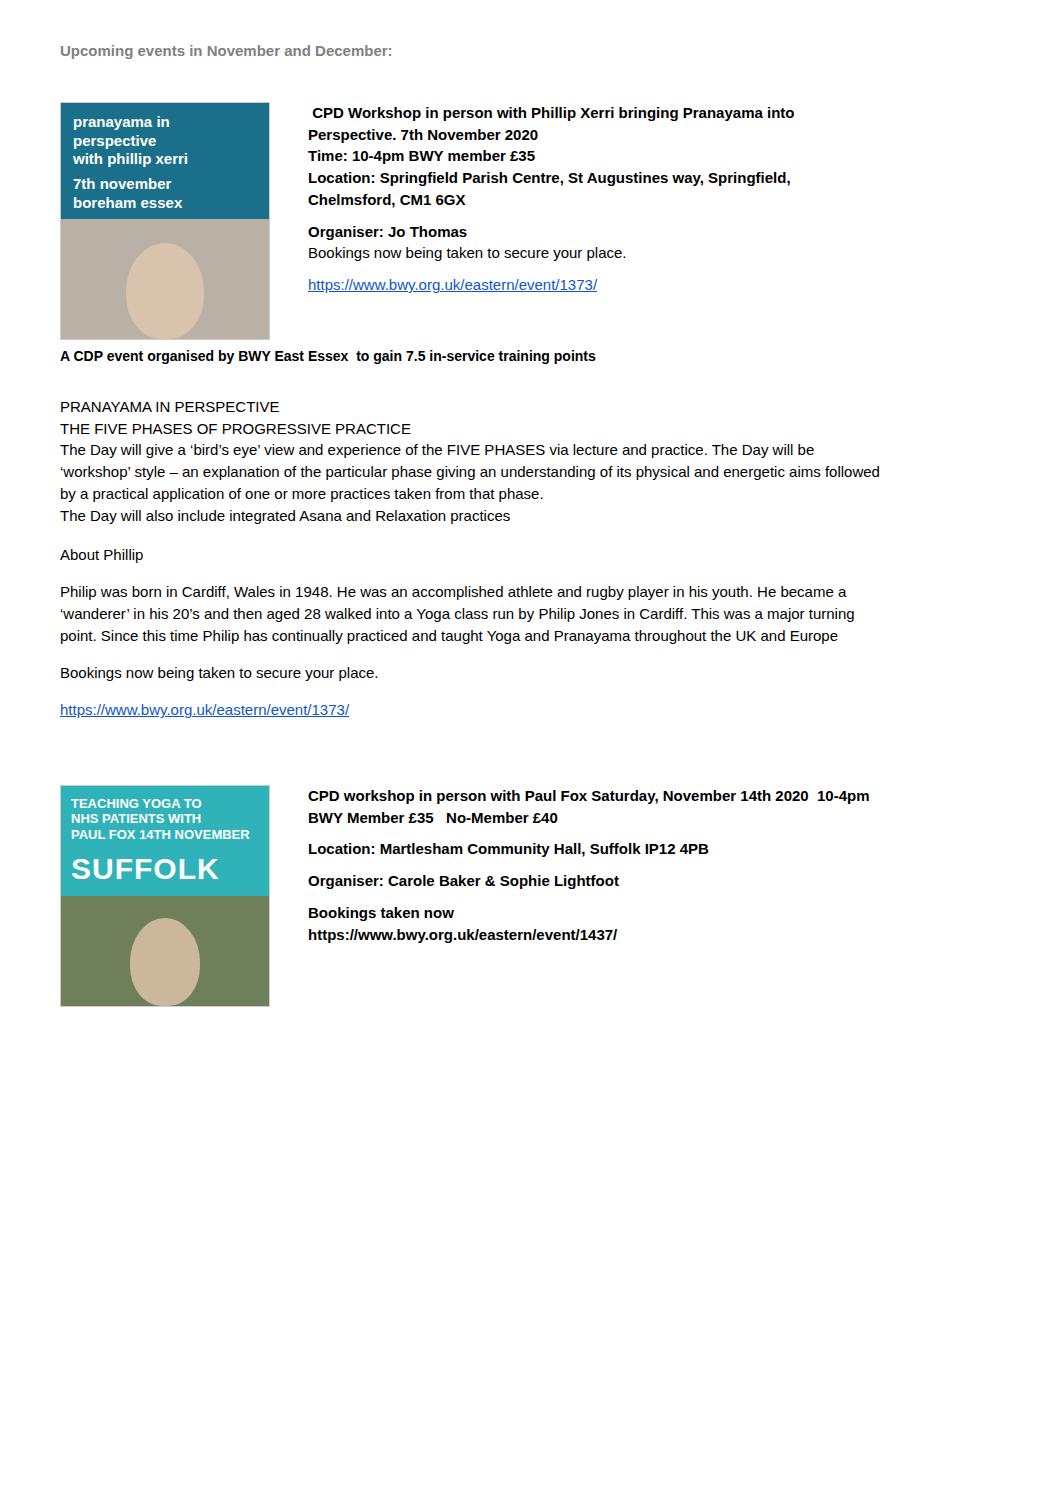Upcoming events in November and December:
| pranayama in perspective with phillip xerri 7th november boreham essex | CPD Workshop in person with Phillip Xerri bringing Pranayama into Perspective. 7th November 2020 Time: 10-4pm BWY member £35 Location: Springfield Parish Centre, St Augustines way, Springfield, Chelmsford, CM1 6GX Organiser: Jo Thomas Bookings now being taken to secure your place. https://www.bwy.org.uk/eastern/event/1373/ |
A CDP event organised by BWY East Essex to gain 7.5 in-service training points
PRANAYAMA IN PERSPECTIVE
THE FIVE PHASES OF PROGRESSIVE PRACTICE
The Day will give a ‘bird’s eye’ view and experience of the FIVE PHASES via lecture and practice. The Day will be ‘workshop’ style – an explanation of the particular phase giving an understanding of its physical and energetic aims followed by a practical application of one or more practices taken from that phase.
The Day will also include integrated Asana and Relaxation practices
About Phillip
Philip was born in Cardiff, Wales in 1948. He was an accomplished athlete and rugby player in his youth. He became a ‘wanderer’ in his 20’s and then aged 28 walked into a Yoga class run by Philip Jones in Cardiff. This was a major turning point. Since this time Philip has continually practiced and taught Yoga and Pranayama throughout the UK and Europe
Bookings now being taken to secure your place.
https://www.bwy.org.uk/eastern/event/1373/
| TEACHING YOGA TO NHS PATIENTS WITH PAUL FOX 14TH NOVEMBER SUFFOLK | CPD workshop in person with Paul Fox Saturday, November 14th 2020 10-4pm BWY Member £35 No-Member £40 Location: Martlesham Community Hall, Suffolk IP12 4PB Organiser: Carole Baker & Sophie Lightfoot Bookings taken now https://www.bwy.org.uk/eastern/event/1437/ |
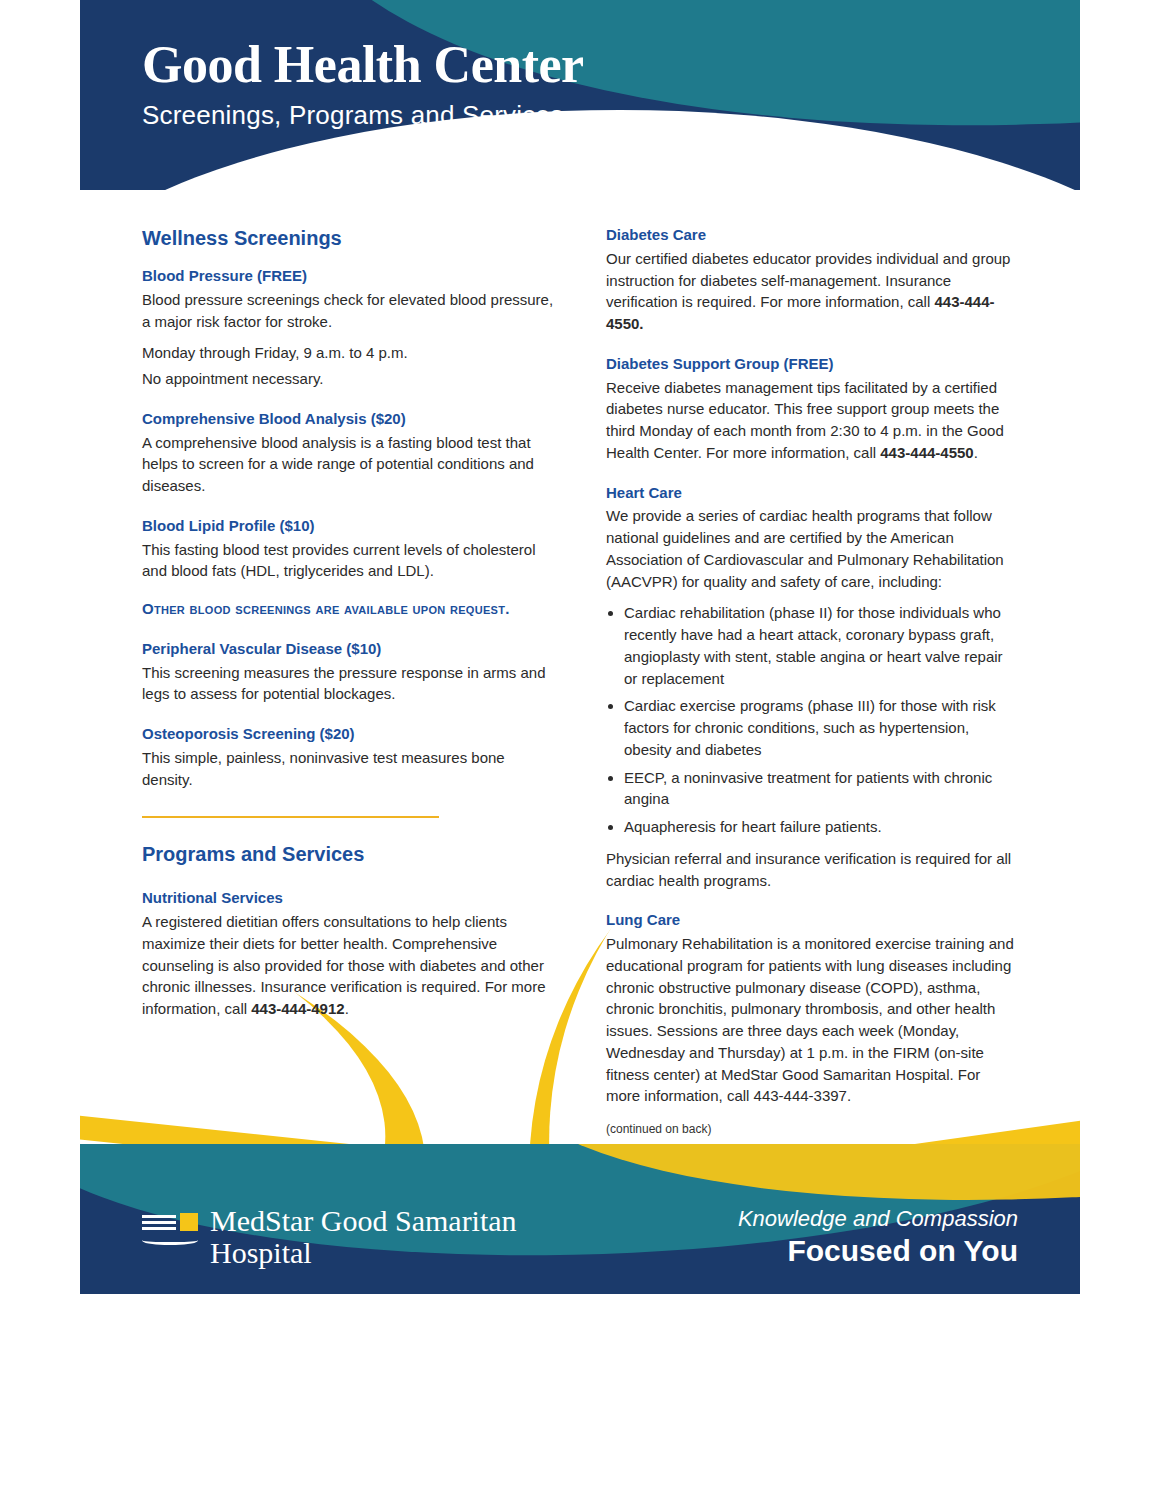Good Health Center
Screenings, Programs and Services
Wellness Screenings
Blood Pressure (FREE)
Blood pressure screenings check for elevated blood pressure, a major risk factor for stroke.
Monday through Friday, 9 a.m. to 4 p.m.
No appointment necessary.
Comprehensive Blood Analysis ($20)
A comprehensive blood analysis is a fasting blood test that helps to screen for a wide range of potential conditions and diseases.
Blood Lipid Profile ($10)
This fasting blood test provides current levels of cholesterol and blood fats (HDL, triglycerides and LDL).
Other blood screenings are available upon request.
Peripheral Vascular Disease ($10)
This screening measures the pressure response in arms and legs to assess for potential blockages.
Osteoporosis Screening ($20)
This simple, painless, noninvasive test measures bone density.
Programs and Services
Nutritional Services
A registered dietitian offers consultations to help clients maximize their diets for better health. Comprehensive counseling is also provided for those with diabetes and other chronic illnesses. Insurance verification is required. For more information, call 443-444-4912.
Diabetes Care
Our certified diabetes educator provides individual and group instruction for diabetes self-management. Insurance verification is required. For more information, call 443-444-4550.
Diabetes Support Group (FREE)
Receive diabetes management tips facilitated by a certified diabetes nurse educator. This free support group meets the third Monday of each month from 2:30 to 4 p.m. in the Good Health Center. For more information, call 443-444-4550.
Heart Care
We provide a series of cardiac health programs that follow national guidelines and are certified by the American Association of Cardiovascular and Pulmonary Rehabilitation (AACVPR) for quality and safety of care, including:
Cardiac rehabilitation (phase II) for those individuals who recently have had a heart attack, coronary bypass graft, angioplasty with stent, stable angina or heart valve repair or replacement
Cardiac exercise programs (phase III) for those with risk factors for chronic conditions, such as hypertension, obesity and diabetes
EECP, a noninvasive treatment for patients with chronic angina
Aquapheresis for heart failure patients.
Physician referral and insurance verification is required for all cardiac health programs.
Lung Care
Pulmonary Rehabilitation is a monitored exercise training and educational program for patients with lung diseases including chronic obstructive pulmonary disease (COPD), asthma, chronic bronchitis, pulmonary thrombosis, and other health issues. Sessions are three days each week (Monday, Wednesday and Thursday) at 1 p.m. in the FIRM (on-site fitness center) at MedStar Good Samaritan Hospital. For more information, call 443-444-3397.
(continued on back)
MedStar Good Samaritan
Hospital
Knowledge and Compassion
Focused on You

---

Search the preceding listing for the word "with" and pull out every line that holds it.

| pranayama in perspective with phillip xerri 7th november boreham essex | CPD Workshop in person with Phillip Xerri bringing Pranayama into Perspective. 7th November 2020 Time: 10-4pm BWY member £35 Location: Springfield Parish Centre, St Augustines way, Springfield, Chelmsford, CM1 6GX Organiser: Jo Thomas Bookings now being taken to secure your place. https://www.bwy.org.uk/eastern/event/1373/ |
| TEACHING YOGA TO NHS PATIENTS WITH PAUL FOX 14TH NOVEMBER SUFFOLK | CPD workshop in person with Paul Fox Saturday, November 14th 2020 10-4pm BWY Member £35 No-Member £40 Location: Martlesham Community Hall, Suffolk IP12 4PB Organiser: Carole Baker & Sophie Lightfoot Bookings taken now https://www.bwy.org.uk/eastern/event/1437/ |
A registered dietitian offers consultations to help clients maximize their diets for better health. Comprehensive counseling is also provided for those with diabetes and other chronic illnesses. Insurance verification is required. For more information, call 443-444-4912.
Cardiac rehabilitation (phase II) for those individuals who recently have had a heart attack, coronary bypass graft, angioplasty with stent, stable angina or heart valve repair or replacement
Cardiac exercise programs (phase III) for those with risk factors for chronic conditions, such as hypertension, obesity and diabetes
EECP, a noninvasive treatment for patients with chronic angina
Pulmonary Rehabilitation is a monitored exercise training and educational program for patients with lung diseases including chronic obstructive pulmonary disease (COPD), asthma, chronic bronchitis, pulmonary thrombosis, and other health issues. Sessions are three days each week (Monday, Wednesday and Thursday) at 1 p.m. in the FIRM (on-site fitness center) at MedStar Good Samaritan Hospital. For more information, call 443-444-3397.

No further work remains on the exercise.